MS is extremely rare in countries that span, or are close to, the equator.

In Malaysia today, there are perhaps no more than 500 sufferers. It’s thought, though not confirmed, that vitamin D plays a part in the disease.

Vitamin D is called the sunshine vitamin because the body makes it naturally in the skin when it’s exposed to sunlight.

So, where there’s lots of sunshine (like Malaysia), the body’s vitamin D levels are high and the prevalence of MS is low.

Indeed, there’s some evidence of increasing MS diagnoses in women in Arab nations, where women are traditionally covered in abayas and headscarves, so their bodies do not have the opportunity make vitamin D.

For Scawen, the diagnosis was just another thing to place in the “pending tray”.

“I was too busy doing other stuff,” she said, like producing an award-winning current affairs show for Star TV in Hong Kong, making a documentary for the National Geographic Channel, becoming a diving instructor, working on a dive boat in Tahiti, and hiking the Inca Trail in Peru for her 40th birthday.

But as with most MS patients, Scawen’s condition gradually began to deteriorate over time.

“Your body begins to run out of routes to detour nerve messages around the brain and spinal cord where attacks on the myelin have happened, so your limbs may become slower or weaker,” she observes.

Two and a half years ago, Scawen made one of the toughest decisions of her life – to begin using a wheelchair to get around. “I could still walk, but I was so slow, a wheelchair was easier and safer.”

Being in a chair though presents a whole new set of challenges.

“Kuala Lumpur is incredibly non-wheelchair friendly, and people’s attitudes to the disabled here are also pretty poor.

“I’ve lost count of the number of cars parked in disabled bays because the drivers are too lazy to walk a bit further, or the able-bodied using disabled toilets for a crafty cigarette or to change clothes and do their makeup,” she says.

And it’s no better on the streets – pavements are frequently broken up and uneven, or blocked by parked cars.
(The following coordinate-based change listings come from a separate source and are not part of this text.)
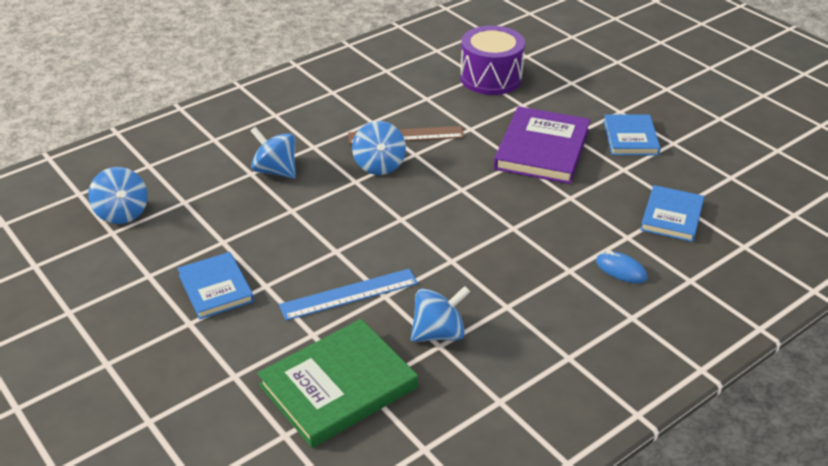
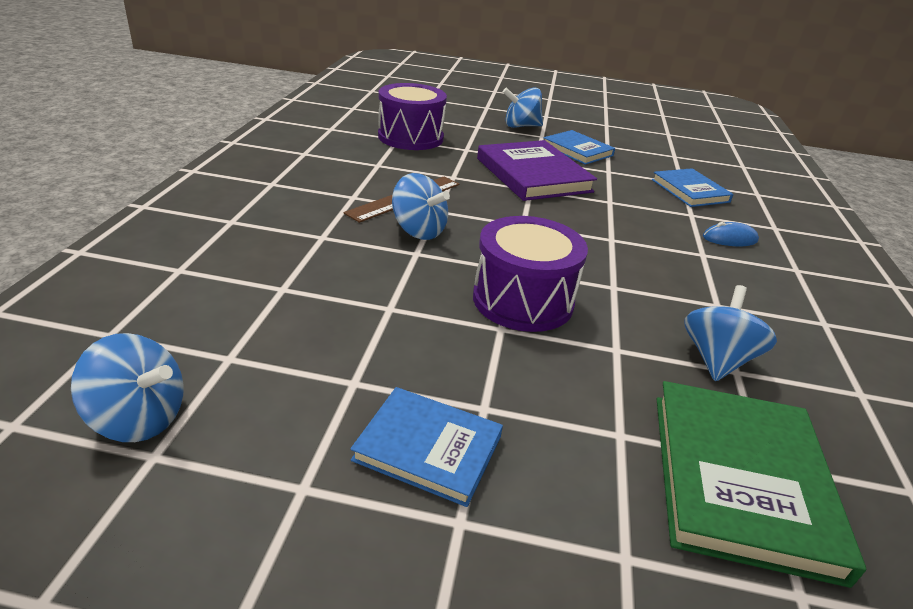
camera: 45 degrees left, 5 degrees down
(275, 171) = (311, 275): blue spinning top -> blue spinning top (521, 126)
(349, 294) = (584, 367): blue ruler -> none
(375, 241) = (523, 300): none -> purple drum

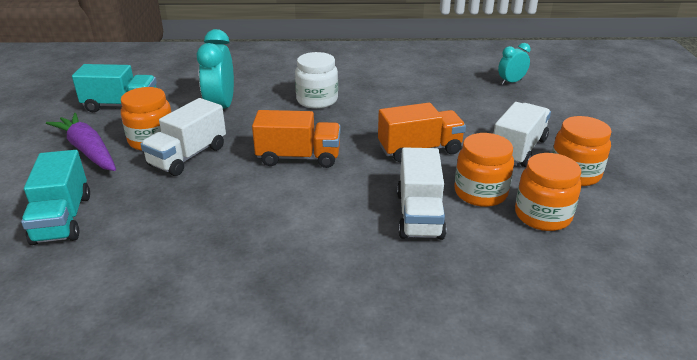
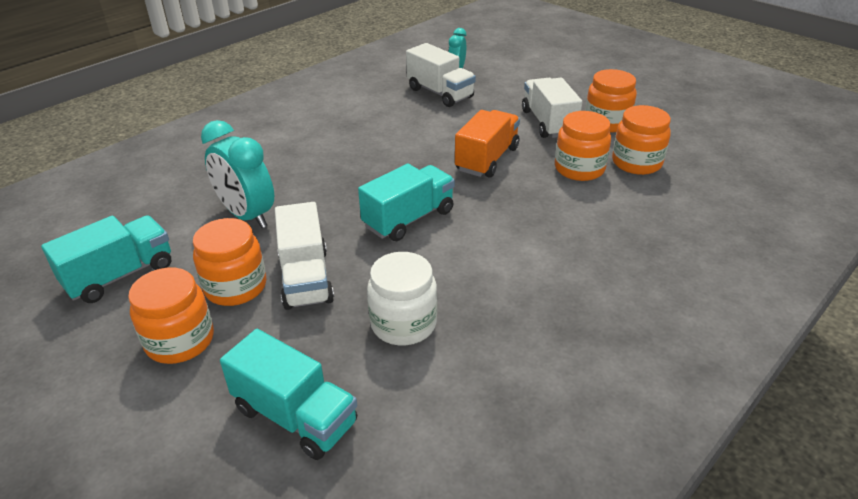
camera: 45 degrees left, 5 degrees up
(88, 150) = (180, 341): purple carrot -> orange jar
(298, 157) = (408, 219): orange truck -> turquoise truck
(317, 100) = (329, 160): white jar -> white jar (403, 324)
(419, 215) = (571, 209): white truck -> white truck (440, 93)

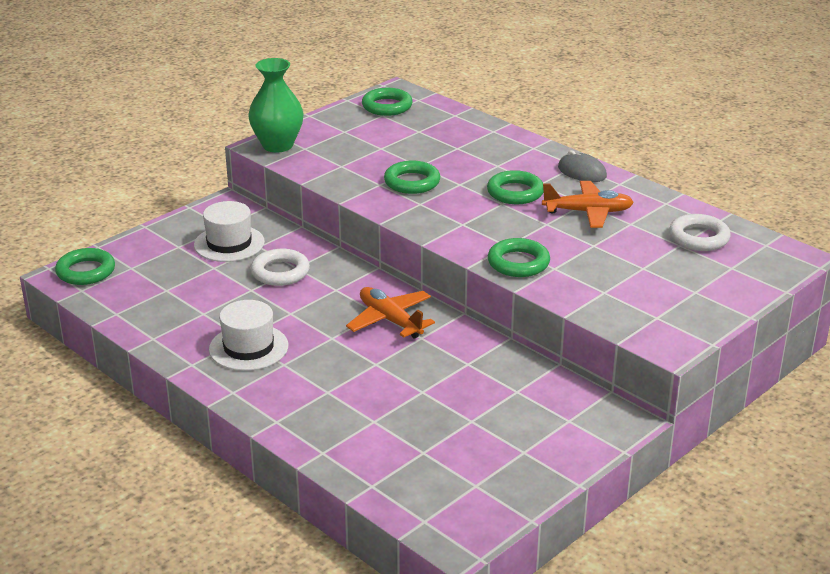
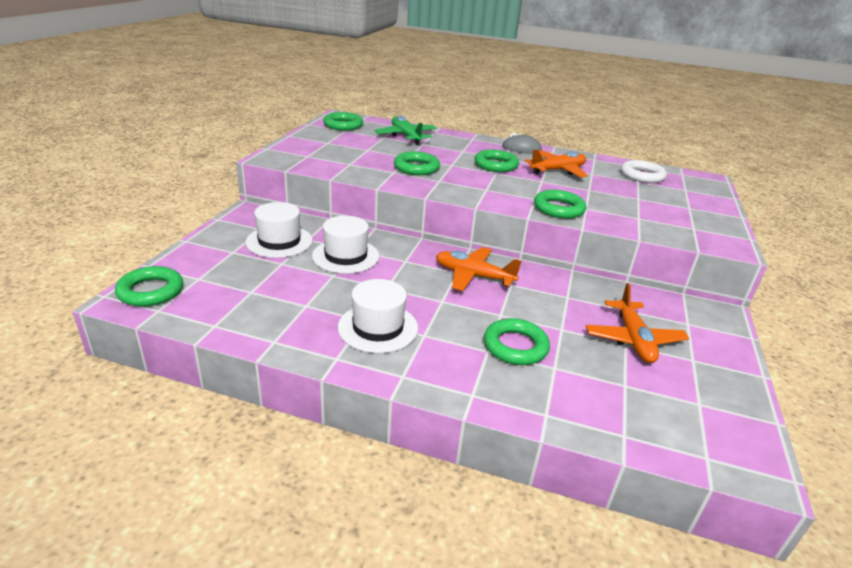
camera: 30 degrees left, 0 degrees up
(277, 145) = (283, 156): green vase -> none
(280, 272) = (345, 256): white ring -> white hat
(357, 394) = (515, 346): none -> green ring
(448, 133) = (406, 136): none -> green plane
(485, 419) = (633, 339): none -> orange plane

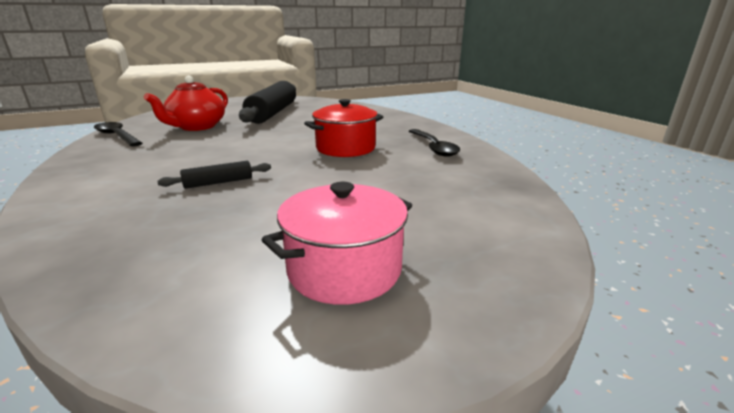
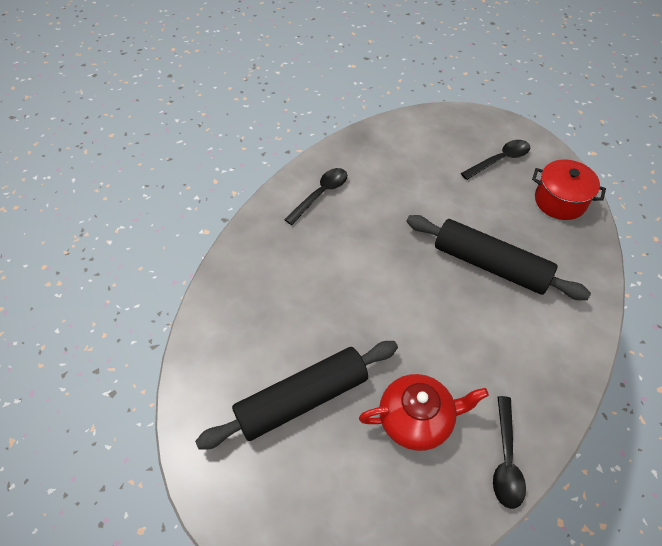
camera: 125 degrees left, 30 degrees up
(218, 182) = (490, 265): black rolling pin -> black rolling pin, size x2.36
(344, 269) = (500, 160): pink pot -> black spoon
(345, 148) = (368, 243): red pot -> red pot (560, 201)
And the bollards installed on low pavement ramps to deter bikes merely stop wheelchair users (and mothers with prams) from being able to use them at all.

Doing the day-to-day stuff does become more difficult. So, Scawen enlisted the help of fellow journalist M. Krishnamoorthy to help her shop for groceries.

“I direct and Krishna grabs the stuff off the shelves. We’ll then drive back to my apartment and we’ll get the stuff into the fridge or freezer – the places I can’t reach easily.”

Krishna had also helped her as a fixer when Scawen was working as a reporter/producer with Al Jazeera.

“Krishna and I were working on a late night story about soup kitchens in Kota Raya in the heart of KL. And that’s when I got the call about the downing of MH17, so we hightailed it to the airport where Krishna found various Malaysian airlines staff that we could interview, while I was stuck in front of the camera doing live takes.”

Despite being in a wheelchair, Scawen’s lack of mobility has not deterred her from travelling. She spent six months last year working in Kenya, and earlier in May, she was in London to see her father receive an MBE from the Duke of Cambridge.

Scawen left Al Jazeera in April and has now started a blog, writing about disabled issues (https://disabledin.com).

Her aim is to begin consulting with businesses, workplaces, shopping malls, hotels – anywhere that might host the disabled – to show them how to make these environments disabled-friendly.

“Architects and designers seem to have a flawed idea of what works for the disabled. I see it all the time – even in hospitals, which should know better.

“Yet, some of them have never even asked a wheelchair user their opinion about what they need. I’d like to change that.

“Disabled people have as much to offer the workplace and society as an able-bodied person. We want to do the same things too – like shopping or going to a restaurant. But able-bodied people need to understand we just need a bit more time and help to do things.

“Disability does not mean inability,” says Scawen.


Dr Shoba Dharan is a specialist in internal medicine. She has worked with MS patients in the UK, where she was part of a multidisciplinary team in hospitals around Wales and Scotland.